> [Text]:
"""

Chapter 19 of From Novice to Fluent on the Modern Microsoft Web Stack — a 22-chapter self-study plan.
Why this chapter
The pipeline from chapter 18 deploys code. Infrastructure — the App Service, the database, the storage account, the network — has to be deployable too, and from the same source-of-truth model: declarative, reviewable, version-controlled, repeatable. That is what Infrastructure-as-Code (IaC) means in practice. Inside Azure, the modern primitive is Bicep; underneath it is ARM (Azure Resource Manager) and its JSON templates.
But IaC is only half the story. The other half is rollout orchestration: how do you safely apply infrastructure changes and code deployments across regions, with bake times, approvals, and automatic rollback when health drops? Inside Microsoft, the answer is Ev2 (Express v2). Outside, the comparable tools are Spinnaker, Argo Rollouts, Octopus Deploy, and GitHub Actions environments chained with custom logic. The shapes differ; the principles are nearly identical.
Shipping-grade looks like "I can author a Bicep file that defines an App Service plan, a web app, and a Key Vault, and deploy it idempotently through a pipeline". Expert-tier looks like "I can split infra from app deploys, design a dev → preprod → canary → broad → global rollout with bake times, and recover when the canary region fails health checks".
You finish this chapter when you can describe — without notes — the full deploy plan for a multi-region web app: where IaC stops and code deploy begins, what each rollout stage proves, and how the system rolls back when a stage fails.
Concepts and depth
ARM templates and Bicep
ARM (Azure Resource Manager) is the API layer for all Azure resource operations. Every CLI call, every portal click, every Terraform apply ends up as an ARM request. ARM accepts declarative templates in JSON: a top-level object listing resources, parameters, variables, outputs. Templates are idempotent — submit the same template twice and the second submission is a no-op (assuming no drift).
JSON ARM templates are correct, complete, and miserable to write. The schema is verbose, the dependency model is implicit (dependsOn arrays you have to remember), and the syntax for expressions ([concat(...)], [reference(...)]) is its own dialect. Bicep is a transpiler: a domain-specific language that compiles to ARM JSON, while looking like a sensible Python-meets-TypeScript file. Same semantics, dramatically better author experience.
// main.bicep
param location string = resourceGroup().location
param appName string
param sku string = 'P1v3'
resource plan 'Microsoft.Web/serverfarms@2024-04-01' = {
name: '${appName}-plan'
location: location
sku: { name: sku }
properties: { reserved: true } // Linux
}
resource app 'Microsoft.Web/sites@2024-04-01' = {
name: appName
location: location
properties: {
serverFarmId: plan.id
httpsOnly: true
siteConfig: {
linuxFxVersion: 'DOTNETCORE|8.0'
minTlsVersion: '1.2'
}
}
}
output appUrl string = 'https://${app.properties.defaultHostName}'
Compile Bicep with bicep build main.bicep (emits main.json) or let az deployment consume Bicep directly. Modules (module x './kv.bicep' = { ... }) are the unit of reuse — your KV definition, your App Service definition, each in its own file, composed in the root template.
Deployment scopes matter: resourceGroup (most common), subscription (for things that span RGs, like assigning roles or creating RGs themselves), managementGroup, and tenant. The az deployment <scope> create command must match the template's targetScope. Mismatches yield an unhelpful error.

"""

> [Exercises]:
• A. In the chapter on Infrastructure-as-Code, what does Microsoft use internally for rollout orchestration?
• B. Decide whether each statement agrees with the chapter on Infrastructure-as-Code. Answer yes or no for each and quote the words that decide it.
(i) Bicep compiles to ARM JSON.
(ii) Submitting the same ARM template twice creates a second copy of its resources.
(iii) Subscription is the most common deployment scope.

> [Given information]:

"""

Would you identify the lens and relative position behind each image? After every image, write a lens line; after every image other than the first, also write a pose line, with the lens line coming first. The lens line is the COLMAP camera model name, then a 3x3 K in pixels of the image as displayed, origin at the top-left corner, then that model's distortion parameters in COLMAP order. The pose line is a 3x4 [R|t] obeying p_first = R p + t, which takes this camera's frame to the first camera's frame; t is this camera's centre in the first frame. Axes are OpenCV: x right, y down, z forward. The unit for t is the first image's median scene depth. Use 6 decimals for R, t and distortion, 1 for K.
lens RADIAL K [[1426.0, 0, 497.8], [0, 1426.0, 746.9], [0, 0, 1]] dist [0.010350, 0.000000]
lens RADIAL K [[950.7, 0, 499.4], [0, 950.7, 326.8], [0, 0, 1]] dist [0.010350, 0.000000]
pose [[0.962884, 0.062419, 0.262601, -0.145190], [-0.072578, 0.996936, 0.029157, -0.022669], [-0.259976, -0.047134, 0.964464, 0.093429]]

"""

> [Responses per task]:
• A. Ev2 (Express v2)

• B.
(i) Yes: "a domain-specific language that compiles to ARM JSON"
(ii) No: "submit the same template twice and the second submission is a no-op (assuming no drift)"
(iii) No: "resourceGroup (most common)"